La police n'entrera pas à Kahnawake, avertit le grand chef Norton

«On ne les laisserait pas entrer de toute façon », a statué le grand chef de Kahnawake, Joe Norton, en ajoutant que «tout le monde» — les élus comme les résidents — s’assurerait de barrer la route aux forces de l’ordre. 
Photo: Graham Hughes La Presse canadienne «On ne les laisserait pas entrer de toute façon », a statué le grand chef de Kahnawake, Joe Norton, en ajoutant que «tout le monde» — les élus comme les résidents — s’assurerait de barrer la route aux forces de l’ordre. 

Ce serait « une erreur majeure » d’envoyer la Sûreté du Québec aux portes de Kahnawake, a averti mercredi le grand chef de Kahnawake, Joe Norton, quelques heures après que le premier ministre François Legault eut lancé un ultimatum aux manifestants autochtones qui bloquent le trafic ferroviaire au pays. 

« Ce serait une erreur majeure, de la part de quiconque, d’agir de cette façon », a déclaré le chef lors d’un entretien avec Le Devoir. Joe Norton a par ailleurs attesté qu’il n’avait « jamais parlé » à M. Legault, et que son ultimatum de mercredi matin l’avait pris par surprise. 
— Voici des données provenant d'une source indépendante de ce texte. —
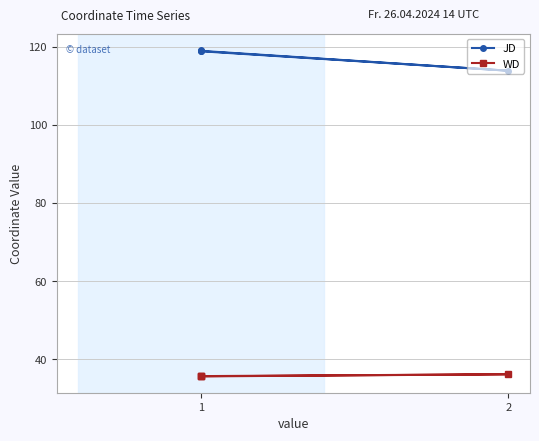

Is the value of JD at 1 greater than the value of WD at 1?

Yes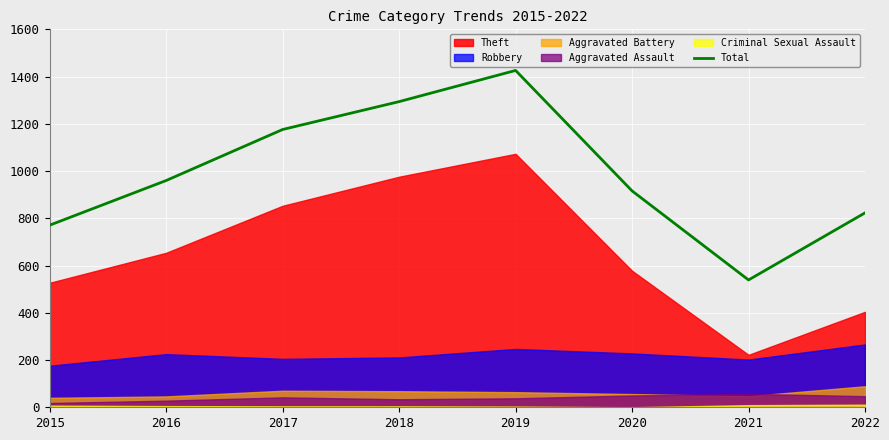

Is it true that the value at 2015 is 158?

False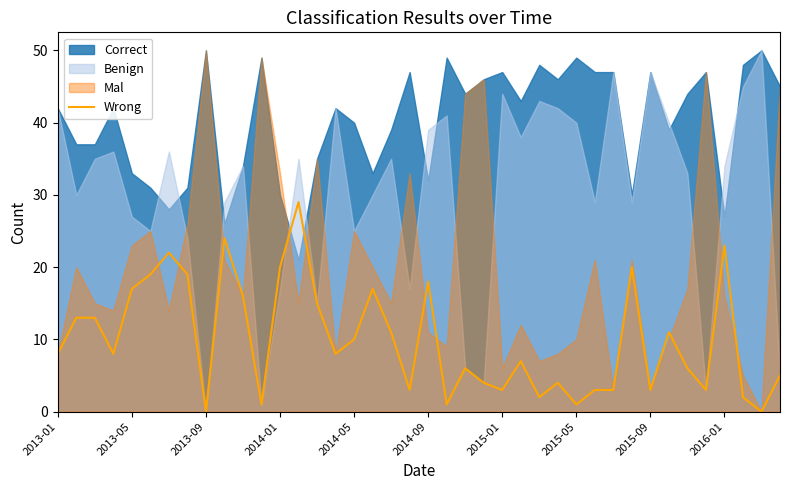

What is the difference between the maximum and minimum values?

29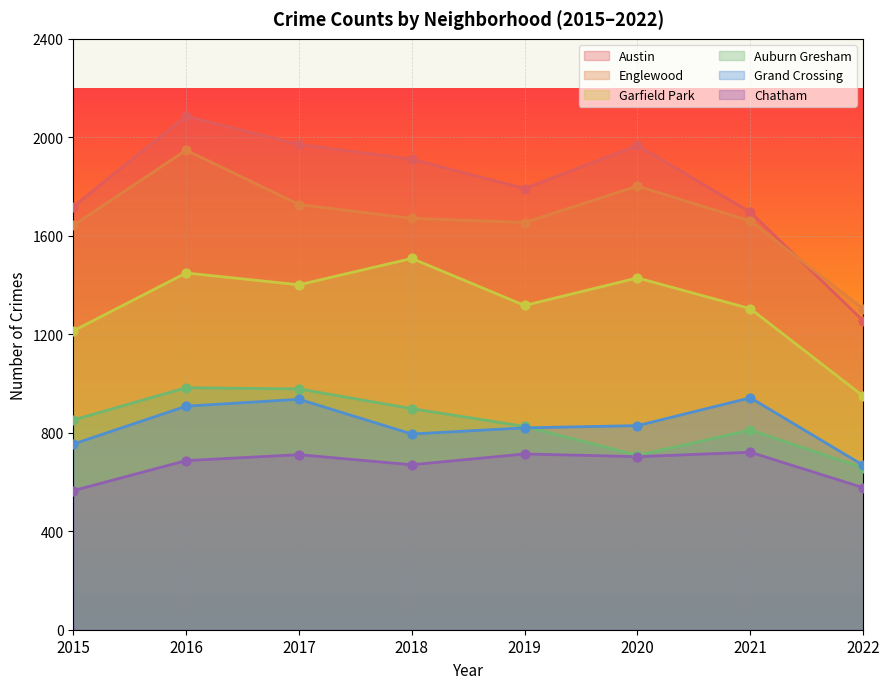

Which series contains the lowest Y value?

Chatham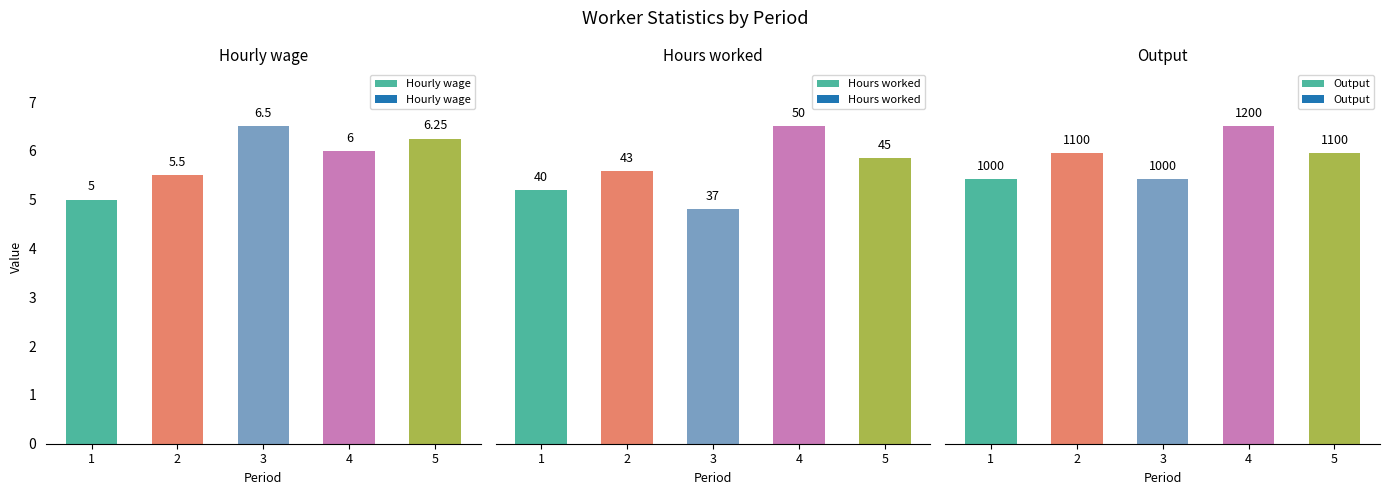

List the series in order of their peak value, highest first.

Output, Hours worked, Hourly wage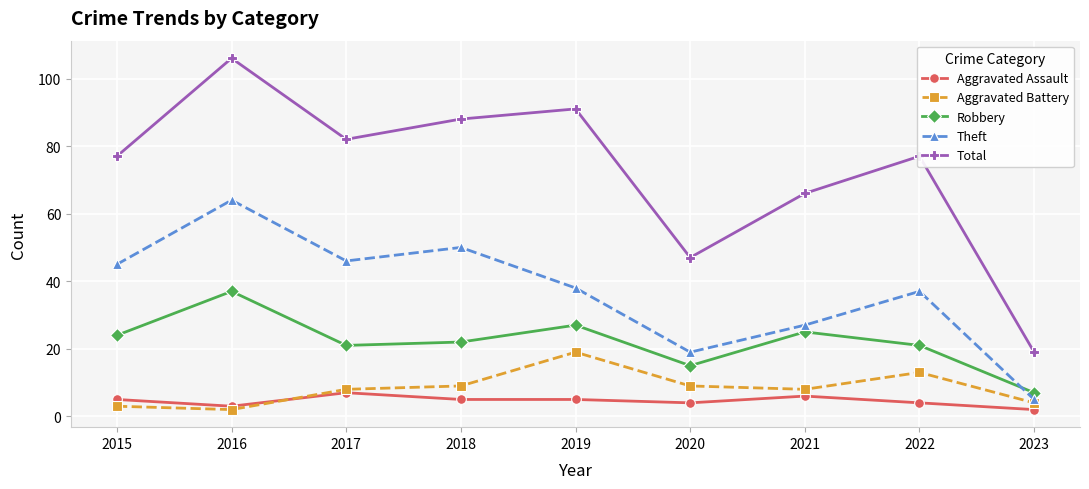

What is the difference between the highest and lowest values at 2015?

74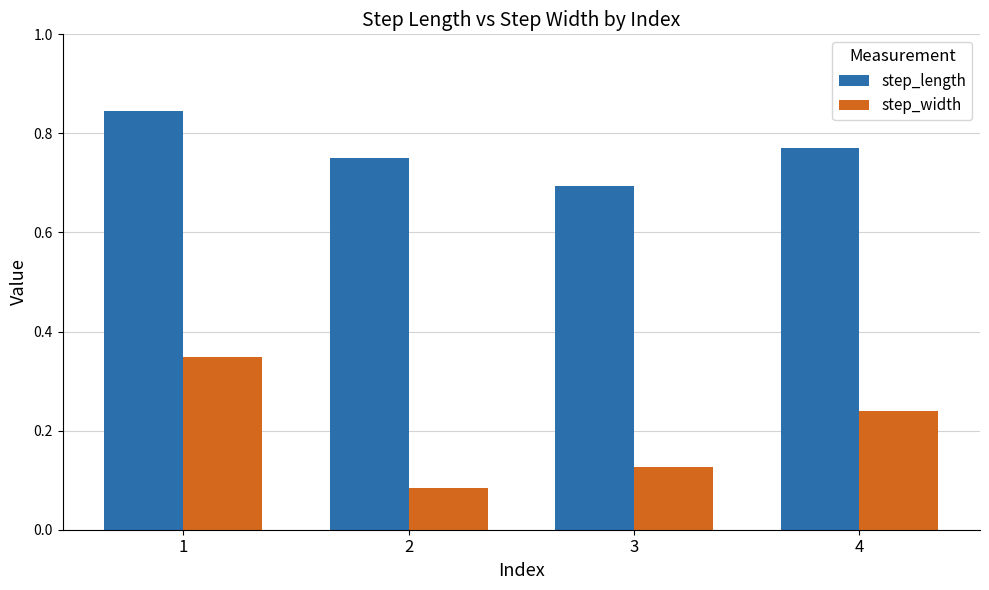

What is the sum of all step_length values?

3.1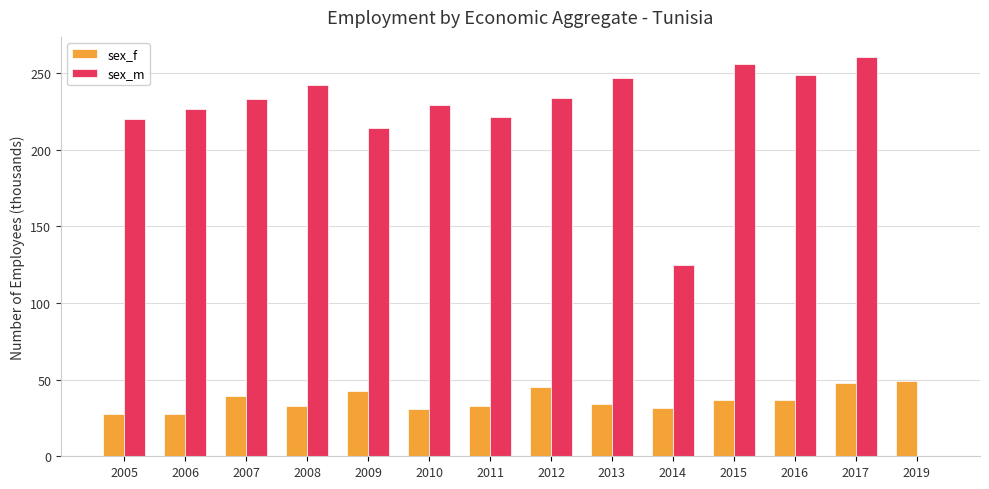

What is the average value of the sex_f series?

36.8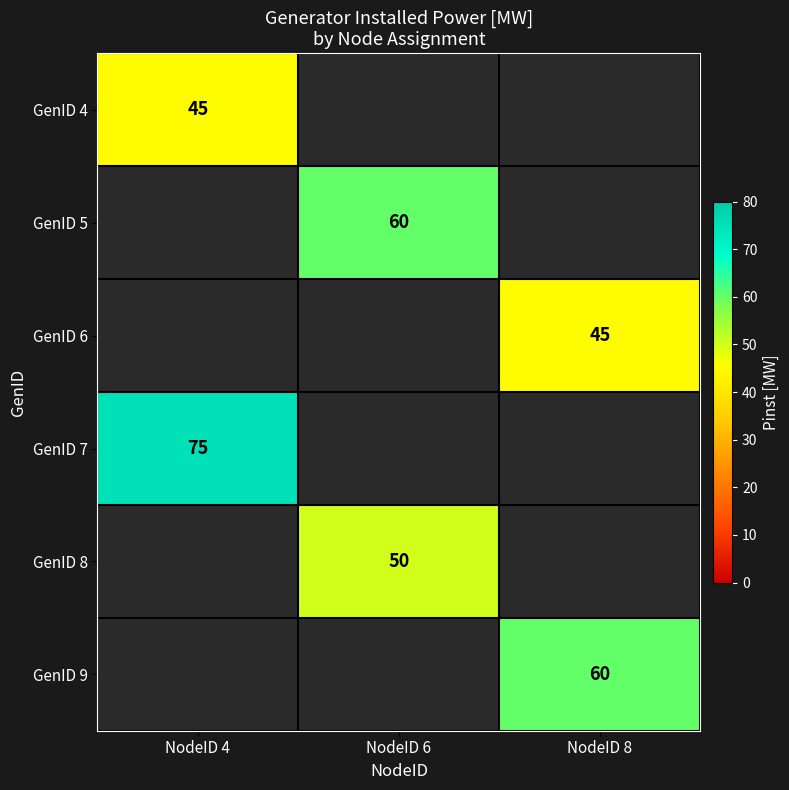

Is it true that GenID 6 equals 59 at NodeID 8?

False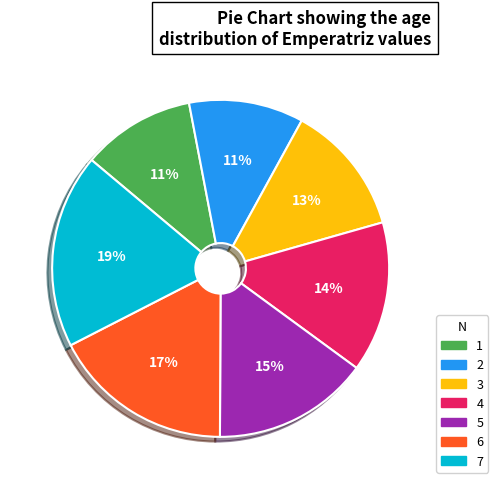

Count the number of slices in the pie.

7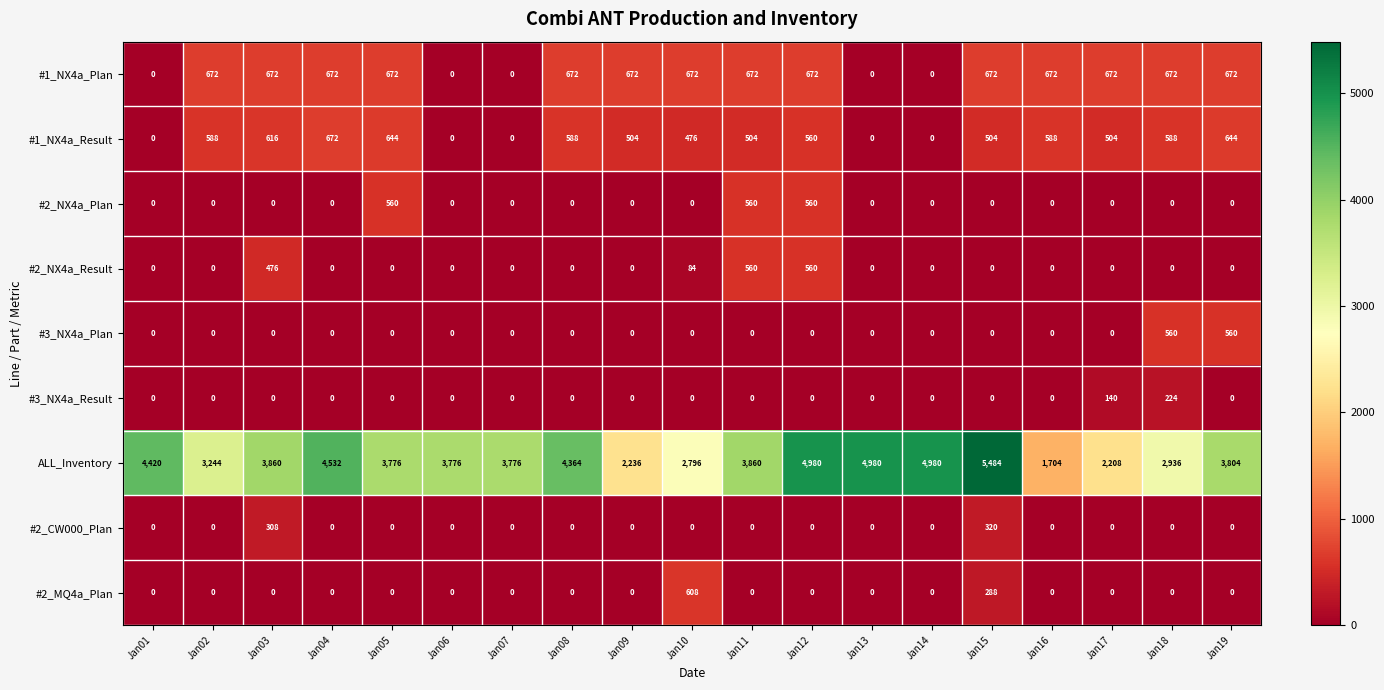

Which series has the largest total across all categories?

ALL_Inventory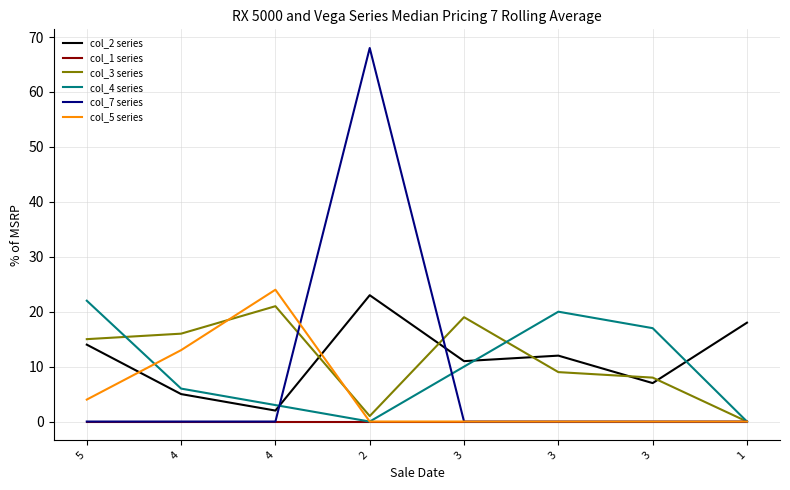

At which category is the sum across all series the highest?

2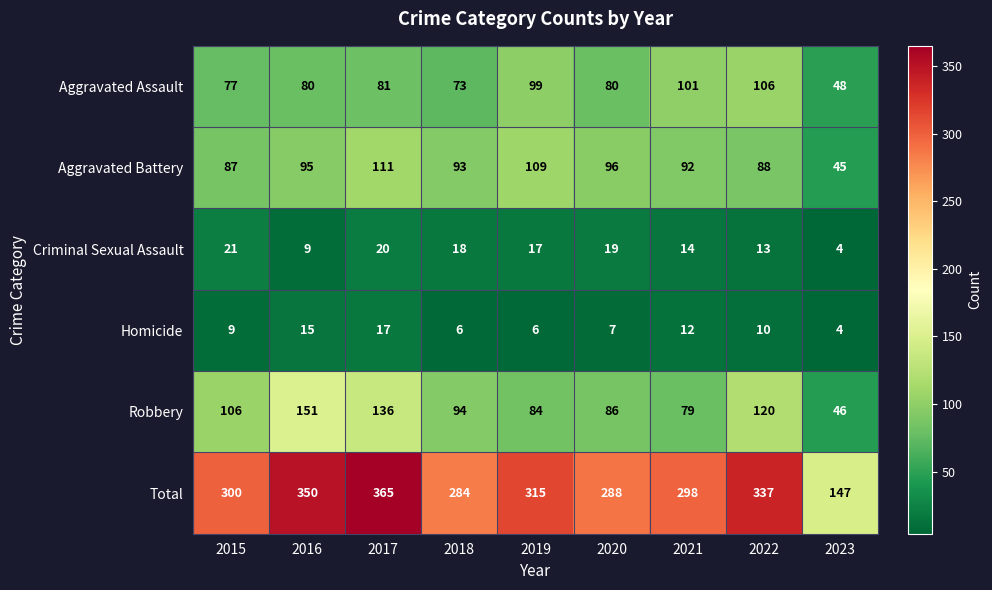

What is the smallest value displayed?

4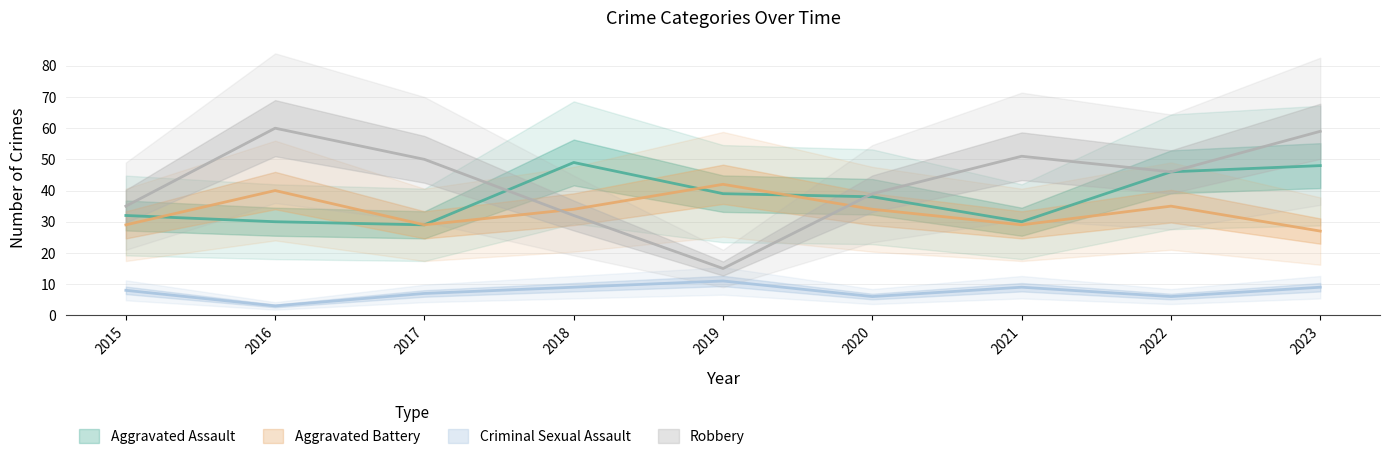

True or false: Robbery and Criminal Sexual Assault intersect in this chart.

False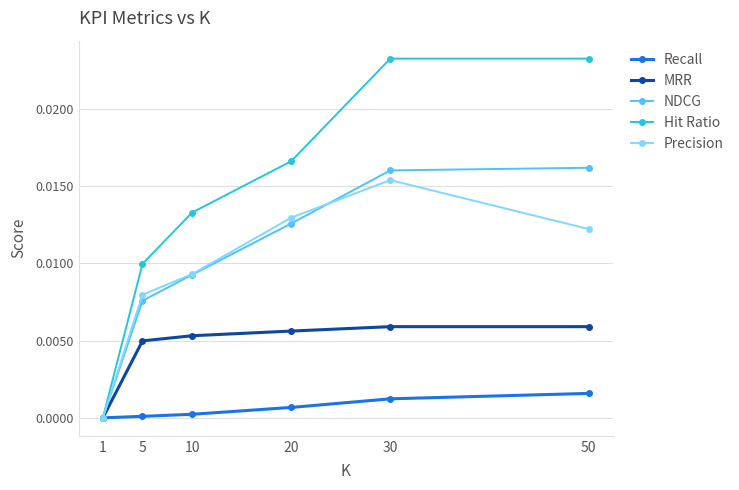

Does the chart have visible grid lines?

Yes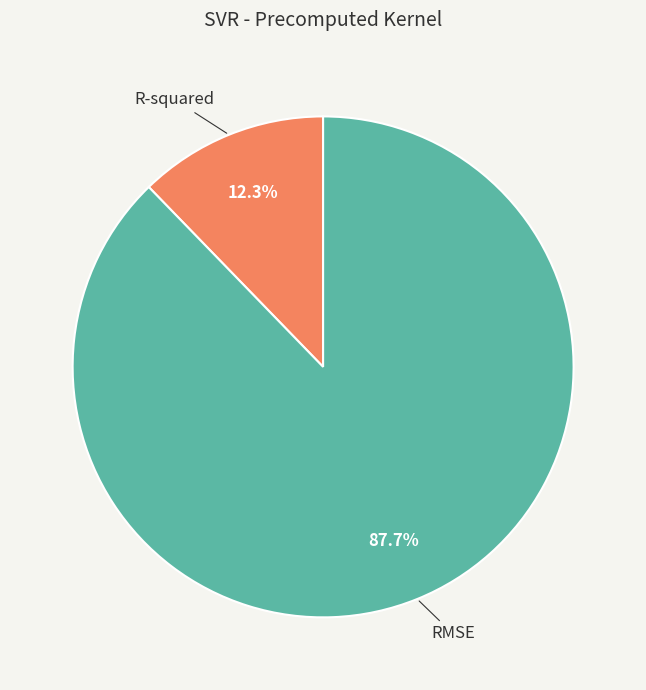

What is the largest slice in the pie chart?

RMSE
« J’ai parlé à quelqu’un de son bureau il y a quelques jours. […] Le premier ministre n’avait aucune intention d’avoir recours à la police ou d’utiliser la force », a-t-il affirmé. 

Une intervention policière à Kahnawake nécessiterait un ordre de la Cour, « statuant qu’il y a des gestes illégaux qui sont commis, en vertu de la loi québécoise ou canadienne », a poursuivi le chef.

Mais un tel document judiciaire n’aurait aucun impact sur sa communauté, a-t-il ajouté. « On ne les laisserait pas entrer de toute façon », a-t-il statué, en ajoutant que « tout le monde » — les élus comme les résidents — s’assurerait de barrer la route aux forces de l’ordre. 

Le dialogue plutôt que l’injonction 

Du reste, Kahnawake a déjà son service de police, les Peacekeepers. Et celui-ci ne répond pas des ordres des tribunaux, a souligné le chef Norton. 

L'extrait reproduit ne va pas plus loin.